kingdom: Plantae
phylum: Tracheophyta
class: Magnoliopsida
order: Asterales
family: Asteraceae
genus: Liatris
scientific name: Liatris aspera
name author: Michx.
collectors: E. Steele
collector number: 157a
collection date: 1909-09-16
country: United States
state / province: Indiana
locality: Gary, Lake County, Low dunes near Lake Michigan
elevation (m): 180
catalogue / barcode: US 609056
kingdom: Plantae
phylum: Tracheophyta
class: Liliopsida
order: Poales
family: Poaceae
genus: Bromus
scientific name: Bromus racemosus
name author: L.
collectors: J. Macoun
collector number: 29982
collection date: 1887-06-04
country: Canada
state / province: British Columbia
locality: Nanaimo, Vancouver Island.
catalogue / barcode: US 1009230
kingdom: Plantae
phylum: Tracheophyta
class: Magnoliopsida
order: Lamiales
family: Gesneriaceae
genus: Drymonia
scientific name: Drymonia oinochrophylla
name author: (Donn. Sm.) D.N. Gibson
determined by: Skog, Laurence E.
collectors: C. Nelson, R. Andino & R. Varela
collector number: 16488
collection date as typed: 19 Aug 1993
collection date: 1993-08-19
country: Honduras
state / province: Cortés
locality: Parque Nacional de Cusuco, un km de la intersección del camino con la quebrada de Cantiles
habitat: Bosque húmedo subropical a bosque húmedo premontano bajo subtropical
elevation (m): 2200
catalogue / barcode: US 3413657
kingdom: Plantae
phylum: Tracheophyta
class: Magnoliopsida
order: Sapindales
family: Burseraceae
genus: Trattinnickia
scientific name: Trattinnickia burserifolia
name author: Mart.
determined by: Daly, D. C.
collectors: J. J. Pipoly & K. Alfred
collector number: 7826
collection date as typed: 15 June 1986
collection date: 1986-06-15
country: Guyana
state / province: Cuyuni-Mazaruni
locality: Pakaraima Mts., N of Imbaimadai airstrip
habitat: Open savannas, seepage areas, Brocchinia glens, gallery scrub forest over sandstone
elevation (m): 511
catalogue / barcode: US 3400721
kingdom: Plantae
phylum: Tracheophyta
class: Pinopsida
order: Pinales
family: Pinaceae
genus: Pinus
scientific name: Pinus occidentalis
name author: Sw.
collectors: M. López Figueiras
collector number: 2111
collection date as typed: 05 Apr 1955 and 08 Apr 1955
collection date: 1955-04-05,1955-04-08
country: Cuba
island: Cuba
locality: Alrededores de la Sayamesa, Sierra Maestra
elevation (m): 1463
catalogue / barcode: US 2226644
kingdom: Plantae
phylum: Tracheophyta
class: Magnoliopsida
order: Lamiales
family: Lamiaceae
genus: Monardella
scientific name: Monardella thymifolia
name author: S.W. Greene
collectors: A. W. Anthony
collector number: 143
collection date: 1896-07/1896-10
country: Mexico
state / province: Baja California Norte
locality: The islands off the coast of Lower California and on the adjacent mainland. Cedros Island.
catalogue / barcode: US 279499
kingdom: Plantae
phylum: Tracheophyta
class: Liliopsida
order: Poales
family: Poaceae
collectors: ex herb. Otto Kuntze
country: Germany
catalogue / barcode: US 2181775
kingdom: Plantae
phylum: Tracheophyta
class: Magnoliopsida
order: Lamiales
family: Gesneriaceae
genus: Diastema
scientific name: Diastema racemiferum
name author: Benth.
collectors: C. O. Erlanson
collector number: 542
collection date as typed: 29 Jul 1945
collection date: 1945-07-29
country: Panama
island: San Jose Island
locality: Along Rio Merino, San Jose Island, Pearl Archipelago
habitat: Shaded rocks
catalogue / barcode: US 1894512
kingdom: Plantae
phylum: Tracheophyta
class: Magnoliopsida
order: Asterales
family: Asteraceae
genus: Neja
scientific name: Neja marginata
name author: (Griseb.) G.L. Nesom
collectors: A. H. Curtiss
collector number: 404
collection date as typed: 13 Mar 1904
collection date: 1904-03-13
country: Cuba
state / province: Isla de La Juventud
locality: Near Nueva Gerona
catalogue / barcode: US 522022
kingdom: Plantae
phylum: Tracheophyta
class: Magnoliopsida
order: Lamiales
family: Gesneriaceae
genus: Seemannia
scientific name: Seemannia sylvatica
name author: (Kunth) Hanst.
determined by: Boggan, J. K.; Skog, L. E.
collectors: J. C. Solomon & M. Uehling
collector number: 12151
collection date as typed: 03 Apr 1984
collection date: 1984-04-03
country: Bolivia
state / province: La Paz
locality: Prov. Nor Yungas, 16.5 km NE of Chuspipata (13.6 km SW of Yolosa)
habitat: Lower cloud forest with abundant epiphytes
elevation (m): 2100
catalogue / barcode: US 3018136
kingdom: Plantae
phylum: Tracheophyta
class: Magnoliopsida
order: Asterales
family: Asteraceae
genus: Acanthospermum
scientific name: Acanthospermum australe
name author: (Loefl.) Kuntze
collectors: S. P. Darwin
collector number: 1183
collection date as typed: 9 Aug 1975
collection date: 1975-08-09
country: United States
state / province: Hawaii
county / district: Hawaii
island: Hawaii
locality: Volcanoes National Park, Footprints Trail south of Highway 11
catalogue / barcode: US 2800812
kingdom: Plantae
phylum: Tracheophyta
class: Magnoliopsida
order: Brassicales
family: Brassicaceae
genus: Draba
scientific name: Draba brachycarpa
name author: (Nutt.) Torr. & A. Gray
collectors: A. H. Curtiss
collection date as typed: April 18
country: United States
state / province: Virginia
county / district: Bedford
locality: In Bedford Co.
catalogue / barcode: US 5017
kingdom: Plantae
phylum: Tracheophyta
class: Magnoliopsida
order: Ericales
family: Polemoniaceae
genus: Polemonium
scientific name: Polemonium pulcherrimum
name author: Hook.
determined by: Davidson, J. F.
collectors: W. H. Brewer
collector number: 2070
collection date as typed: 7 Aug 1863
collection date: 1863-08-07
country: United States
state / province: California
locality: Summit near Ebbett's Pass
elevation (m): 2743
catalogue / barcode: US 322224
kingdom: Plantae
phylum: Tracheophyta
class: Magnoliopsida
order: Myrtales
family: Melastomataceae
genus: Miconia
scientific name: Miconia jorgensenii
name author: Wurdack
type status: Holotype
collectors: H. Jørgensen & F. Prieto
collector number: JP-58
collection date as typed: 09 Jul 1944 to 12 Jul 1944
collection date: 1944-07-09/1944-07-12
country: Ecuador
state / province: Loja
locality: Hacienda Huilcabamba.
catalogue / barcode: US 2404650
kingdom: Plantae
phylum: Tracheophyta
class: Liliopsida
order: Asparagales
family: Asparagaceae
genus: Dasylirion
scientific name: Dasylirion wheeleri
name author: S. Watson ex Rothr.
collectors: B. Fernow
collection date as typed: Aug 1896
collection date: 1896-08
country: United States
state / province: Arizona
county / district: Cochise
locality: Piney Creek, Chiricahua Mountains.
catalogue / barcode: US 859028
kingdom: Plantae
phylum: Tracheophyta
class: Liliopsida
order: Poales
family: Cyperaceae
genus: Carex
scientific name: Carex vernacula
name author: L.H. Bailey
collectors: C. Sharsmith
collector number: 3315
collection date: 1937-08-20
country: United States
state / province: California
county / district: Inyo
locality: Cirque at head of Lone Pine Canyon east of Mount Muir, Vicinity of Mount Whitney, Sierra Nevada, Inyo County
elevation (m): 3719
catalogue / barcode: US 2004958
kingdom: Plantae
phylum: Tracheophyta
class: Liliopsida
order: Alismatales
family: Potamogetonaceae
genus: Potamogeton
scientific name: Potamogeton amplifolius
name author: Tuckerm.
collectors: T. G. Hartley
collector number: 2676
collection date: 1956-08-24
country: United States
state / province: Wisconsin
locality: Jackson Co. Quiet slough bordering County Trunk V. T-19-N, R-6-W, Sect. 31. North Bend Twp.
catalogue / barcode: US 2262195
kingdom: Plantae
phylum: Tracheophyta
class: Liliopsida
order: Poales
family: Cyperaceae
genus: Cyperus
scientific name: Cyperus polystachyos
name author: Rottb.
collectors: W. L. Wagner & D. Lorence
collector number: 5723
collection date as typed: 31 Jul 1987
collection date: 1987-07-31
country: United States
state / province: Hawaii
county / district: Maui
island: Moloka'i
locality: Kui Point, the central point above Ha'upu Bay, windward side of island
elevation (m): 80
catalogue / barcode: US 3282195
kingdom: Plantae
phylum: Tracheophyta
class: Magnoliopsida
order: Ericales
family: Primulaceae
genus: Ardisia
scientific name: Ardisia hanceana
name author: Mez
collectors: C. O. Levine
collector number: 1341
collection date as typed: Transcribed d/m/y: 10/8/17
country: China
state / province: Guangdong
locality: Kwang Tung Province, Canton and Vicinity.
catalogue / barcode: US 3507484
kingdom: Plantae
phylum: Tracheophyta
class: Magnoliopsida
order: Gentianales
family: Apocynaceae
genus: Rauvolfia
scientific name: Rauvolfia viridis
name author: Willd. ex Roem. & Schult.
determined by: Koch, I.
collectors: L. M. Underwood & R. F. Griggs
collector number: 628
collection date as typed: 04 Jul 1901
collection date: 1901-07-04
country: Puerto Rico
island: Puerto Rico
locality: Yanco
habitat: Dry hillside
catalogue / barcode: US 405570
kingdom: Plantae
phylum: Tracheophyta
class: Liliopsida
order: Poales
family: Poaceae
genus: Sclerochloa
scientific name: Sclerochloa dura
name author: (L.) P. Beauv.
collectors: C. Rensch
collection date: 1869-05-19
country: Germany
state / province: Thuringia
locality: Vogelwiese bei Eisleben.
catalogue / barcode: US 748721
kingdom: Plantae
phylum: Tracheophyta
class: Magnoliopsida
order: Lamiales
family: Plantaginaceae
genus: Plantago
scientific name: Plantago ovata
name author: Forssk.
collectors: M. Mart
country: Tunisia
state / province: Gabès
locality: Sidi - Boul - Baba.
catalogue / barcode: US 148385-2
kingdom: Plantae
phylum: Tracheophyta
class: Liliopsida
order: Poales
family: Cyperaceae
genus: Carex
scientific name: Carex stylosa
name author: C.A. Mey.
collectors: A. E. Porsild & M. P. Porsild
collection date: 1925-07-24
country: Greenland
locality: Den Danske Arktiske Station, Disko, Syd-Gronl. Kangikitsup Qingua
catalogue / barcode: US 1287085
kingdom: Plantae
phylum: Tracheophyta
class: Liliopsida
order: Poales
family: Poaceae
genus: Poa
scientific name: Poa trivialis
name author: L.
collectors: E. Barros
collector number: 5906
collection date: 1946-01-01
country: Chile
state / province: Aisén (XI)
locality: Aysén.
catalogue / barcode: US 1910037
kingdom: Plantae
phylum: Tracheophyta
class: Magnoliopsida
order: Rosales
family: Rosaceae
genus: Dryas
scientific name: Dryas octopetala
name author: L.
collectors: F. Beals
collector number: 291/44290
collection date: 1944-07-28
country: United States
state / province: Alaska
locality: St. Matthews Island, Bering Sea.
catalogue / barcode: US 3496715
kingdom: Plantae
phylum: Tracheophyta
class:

------------------------------------------------------------

Reproduce without alteration the lines of the records above, from the line containing "family: Potamogetonaceae" to the line containing "name author: Rottb.", including both of those lines.

• [COMPLETE ANSWER]
family: Potamogetonaceae
genus: Potamogeton
scientific name: Potamogeton amplifolius
name author: Tuckerm.
collectors: T. G. Hartley
collector number: 2676
collection date: 1956-08-24
country: United States
state / province: Wisconsin
locality: Jackson Co. Quiet slough bordering County Trunk V. T-19-N, R-6-W, Sect. 31. North Bend Twp.
catalogue / barcode: US 2262195
kingdom: Plantae
phylum: Tracheophyta
class: Liliopsida
order: Poales
family: Cyperaceae
genus: Cyperus
scientific name: Cyperus polystachyos
name author: Rottb.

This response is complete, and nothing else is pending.